The comparison to coworking company WeWork is a brutal one. From humble origins in 2011, WeWork became a darling of Silicon Valley, winning billions in investment for investors including SoftBank. But a failed IPO in 2019 highlighted the scale of the losses at the company and the eccentricities of the founder Adam Neumann. WeWork continues to post losses.
Ben’s “new WeWork” jibe partly reflects the belief of many that all these new 10-minute delivery companies that have sprung up over the past two years are going to struggle to turn a profit. The grocery sector has razor-thin margins, and critics say that the huge cost of 10-minute delivery means it will be nigh on impossible for the economics to work.
Gorillas is just a PR balloon.
“Gorillas is just a PR balloon,” says Ben, hammering home this view. “There’s no disruptive technology, no real new business model and we are burning money just to open more and more locations”.
This view is debated by the companies themselves and the VCs investing billions into them, of course. They argue that huge scale and the efficiencies of dark stores and new tech solutions can make it all work in the end, adding that people will pay a premium for convenience. Getir, for example, says it is profitable in its home market of Turkey where it has been since 2015.

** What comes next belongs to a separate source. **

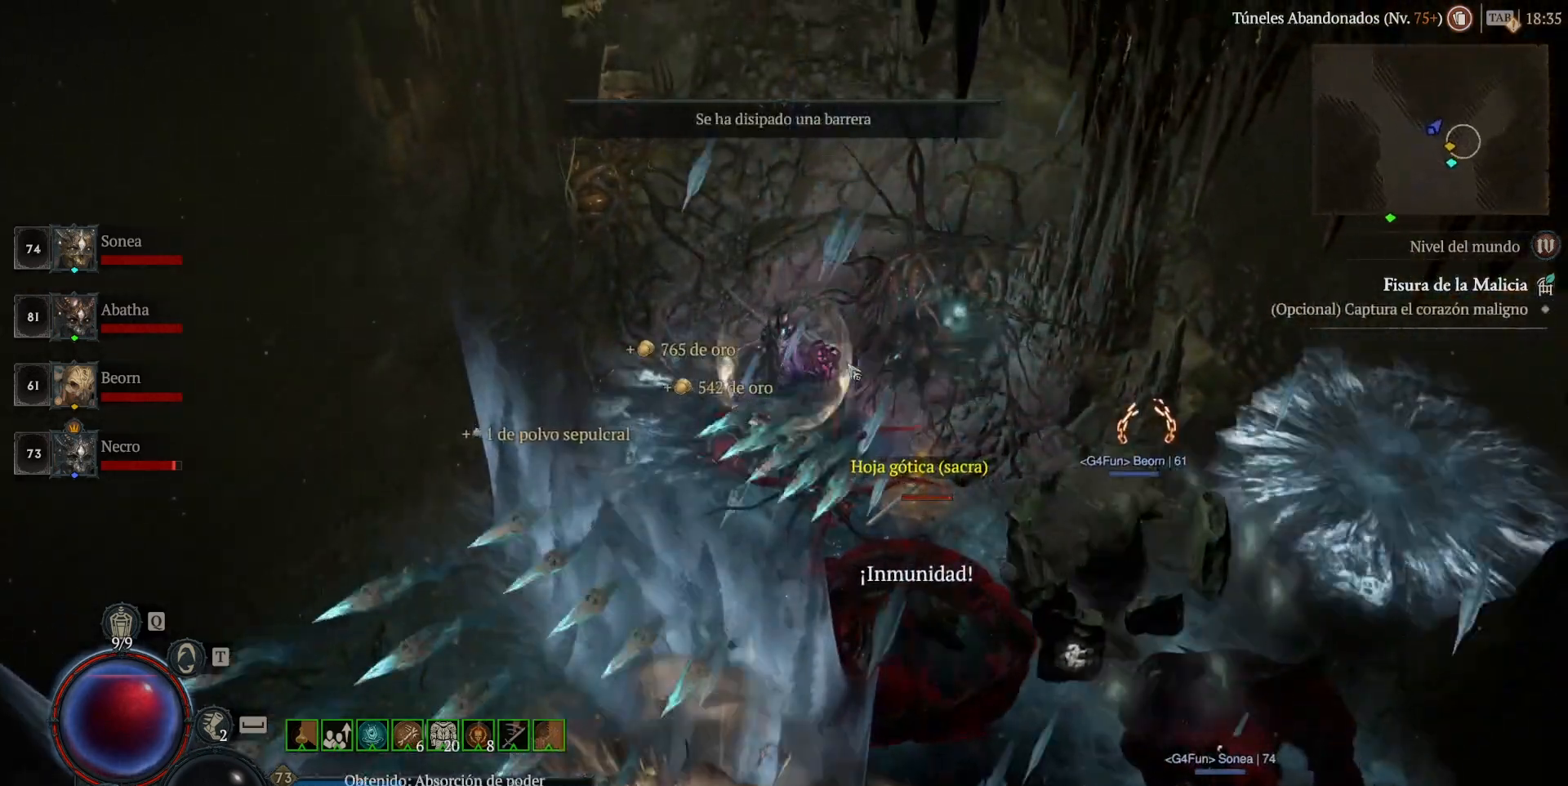
{"keys": [], "mouse": [], "events": [[240, "mouse_left", "down"], [240, "super", "down"], [360, "mouse_left", "up"], [360, "super", "up"]]}
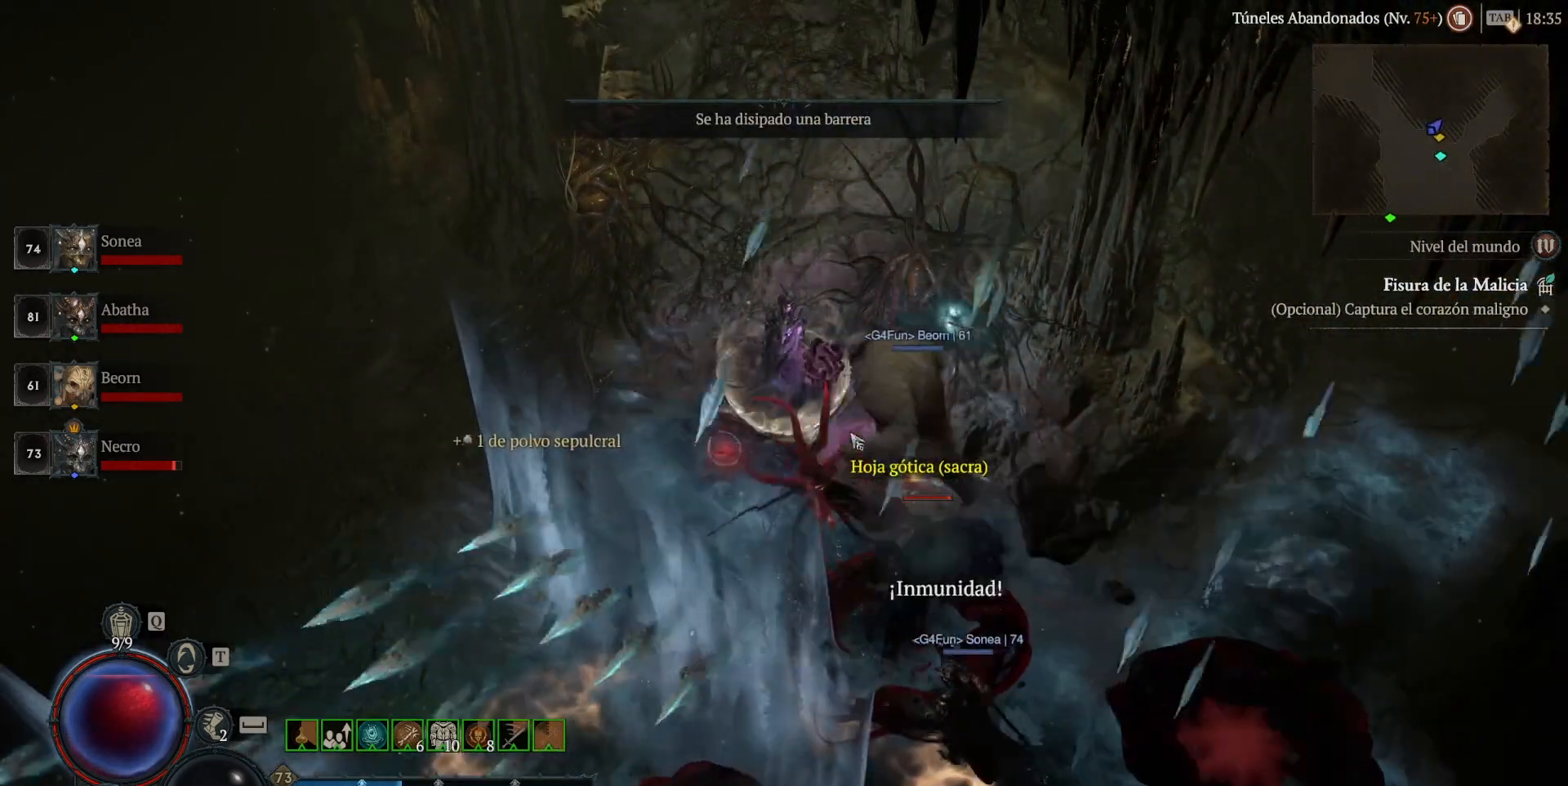
{"keys": [], "mouse": [], "events": []}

But the “new WeWork” critique is also a dig at the company’s culture. While it’s clearly too early to say if Gorillas might share the same rocky journey as WeWork as a business (WeWork spent years as an investor favourite before it all unravelled), some see other similarities between WeWork and Gorillas, not least a messianic and controversial founder.
The charismatic founder
It’s easy to see why investors are so taken with Sümer. Apart from anything else, he has a big, big vision.
“If you go to the fucking moon, you shouldn't go to the supermarket. We have the technology to go to space and we’re still going to the supermarket? This is counterintuitive,” Sümer said in a podcast in June.
We really very much bet on the founder and his passion.
“We really very much bet on the founder and his passion,” Gorillas’ earliest VC investor, Atlantic Food Labs’ Christophe Maire, told Sifted. “It wasn’t totally obvious that this was going to work out in Germany… but [Sümer] is an extraordinary guy with amazing drive and big ambition. If someone is so passionate, we shouldn’t be the one to slow them down.”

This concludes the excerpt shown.